ComparisonWhat it tells you
observed_at − device_observed_atNTP skew at the device
collector_emitted_at − observed_atLatency from device → collector
ingested_at − collector_emitted_atQueue dwell time in NATS
ingested_at − observed_atTotal end-to-end latency

The reconciler uses these to classify quarantine events:

  • device-skew|device_observed_at − collector_wall_clock| > THRESHOLD → the device’s clock is off; corrected observed_at is best-effort
  • queue-dwellingested_at − collector_emitted_at > THRESHOLD → the event was stale by the time the reconciler saw it; honoring it could rewrite a fact we already corrected

UUIDv7 is timestamp-prefixed — sorting by event_id is approximately sorting by event time, which is useful for cheap iteration over recent events.

The event_id is deterministically derived from (source, device_id, mac, vlan, port_name, device_observed_at) via SHA-256. Re-emitting the same observation produces the same event_id, which the reconciler’s ON CONFLICT (event_id) DO NOTHING clause absorbs harmlessly. JetStream’s at-least-once delivery is therefore free to redeliver — we just ack the duplicate.

A consequence: if a collector “corrects” device_observed_at after the fact (NTP catches up, the device clock jumps), the corrected event gets a different event_id and writes a new row. That’s intentional — the original event with its broken timestamp is preserved as part of the bitemporal record.

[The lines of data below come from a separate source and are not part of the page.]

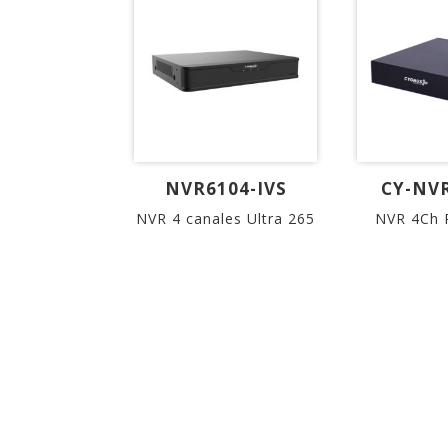
NVR6104-IVS
CY-NV
NVR 4 canales Ultra 265
NVR 4Ch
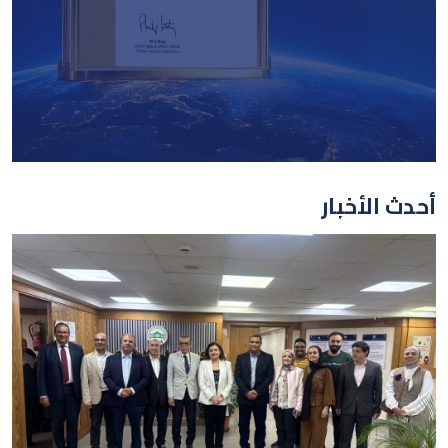
أحدث الأخبار
بقفزات تاريخية.. جامعة
مصر للعلوم والتكنولوجيا
ترسخ مكانتها العالمية في
تصنيف “التايمز البريطاني
٢٠٢٦
قراءه المزيد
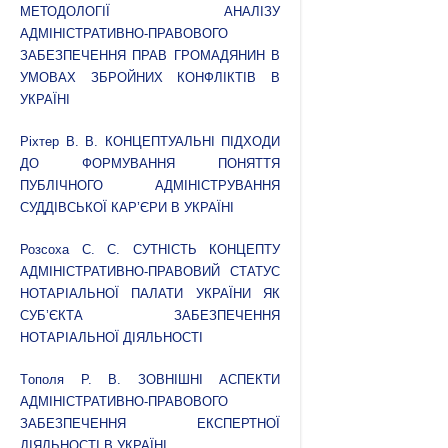
МЕТОДОЛОГІЇ АНАЛІЗУ
АДМІНІСТРАТИВНО-ПРАВОВОГО
ЗАБЕЗПЕЧЕННЯ ПРАВ ГРОМАДЯНИН В
УМОВАХ ЗБРОЙНИХ КОНФЛІКТІВ В
УКРАЇНІ
Ріхтер В. В. КОНЦЕПТУАЛЬНІ ПІДХОДИ
ДО ФОРМУВАННЯ ПОНЯТТЯ
ПУБЛІЧНОГО АДМІНІСТРУВАННЯ
СУДДІВСЬКОЇ КАР’ЄРИ В УКРАЇНІ
Розсоха С. С. СУТНІСТЬ КОНЦЕПТУ
АДМІНІСТРАТИВНО-ПРАВОВИЙ СТАТУС
НОТАРІАЛЬНОЇ ПАЛАТИ УКРАЇНИ ЯК
СУБ’ЄКТА ЗАБЕЗПЕЧЕННЯ
НОТАРІАЛЬНОЇ ДІЯЛЬНОСТІ
Тoпoля Р. В. ЗОВНІШНІ АСПЕКТИ
АДМІНІСТРАТИВНО-ПРАВОВОГО
ЗАБЕЗПЕЧЕННЯ ЕКСПЕРТНОЇ
ДІЯЛЬНОСТІ В УКРАЇНІ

payload is a Pydantic discriminated union on kind. The common variants:

class MacLearned(BaseModel, frozen=True):
mac: str # normalized
vlan: int
port_name: str # vendor name like "Ethernet1/1"
entry_type: MacType = MacType.DYNAMIC # or STATIC, SECURE
class MacRemoved(BaseModel, frozen=True):
mac: str
vlan: int
port_name: str
class PortStateChanged(BaseModel, frozen=True):
port_name: str
state: str # "up", "down", "admin_down", ...
class LldpNeighborUpdate(BaseModel, frozen=True):
local_port_name: str
remote_chassis_id: str
remote_port_descr: str | None
protocol: AdjProto = AdjProto.LLDP
class DeviceIdentified(BaseModel, frozen=True):
chassis_id: str # canonical MAC like '00:1a:a1:11:22:33'

(See src/l2trace/events/schema.py for the authoritative list, plus the snapshot variants CamSnapshot / LldpSnapshot / StpSnapshot that bundle many entries into one envelope for SNMP poll cycles.)

DeviceIdentified — the smallest payload, biggest unlock

Section titled “DeviceIdentified — the smallest payload, biggest unlock”

DeviceIdentified carries a single field (chassis_id) but it unblocks every pending peer-resolution UPDATE in the adjacency table. Both collectors emit it:

  • gNMI reads /lldp/state/chassis-id from the OpenConfig subscription and emits on every refresh.
  • SNMP walks lldpLocChassisId once per poll cycle and emits before the LLDP neighbor walk events, so same-cycle eager peer resolution can use the just-known chassis_id.

The reconciler turns each event into two UPDATEs:

  1. device.chassis_id = :chassis_id WHERE id = :device_id — always.
  2. adjacency.remote_device_id = :device_id WHERE remote_chassis_id = :chassis_id — backfills every pending row.

Idempotent: re-emitting the same chassis_id is a no-op UPDATE. See How peer resolution works for why this two-phase resolve-and-backfill pattern beats waiting for both ends to be registered.

Events publish on subjects matching {NATS_SUBJECT_PREFIX}.{source}.{device_id}.{kind}, e.g.:

l2trace.gnmi.42.mac_learned
l2trace.snmp.99.mac_removed
l2trace.reconciler.42.quarantine

The reconciler consumes l2trace.> with a durable JetStream consumer. Quarantine events go on a separate subject (*.quarantine) so the OPS screen can tail them independently.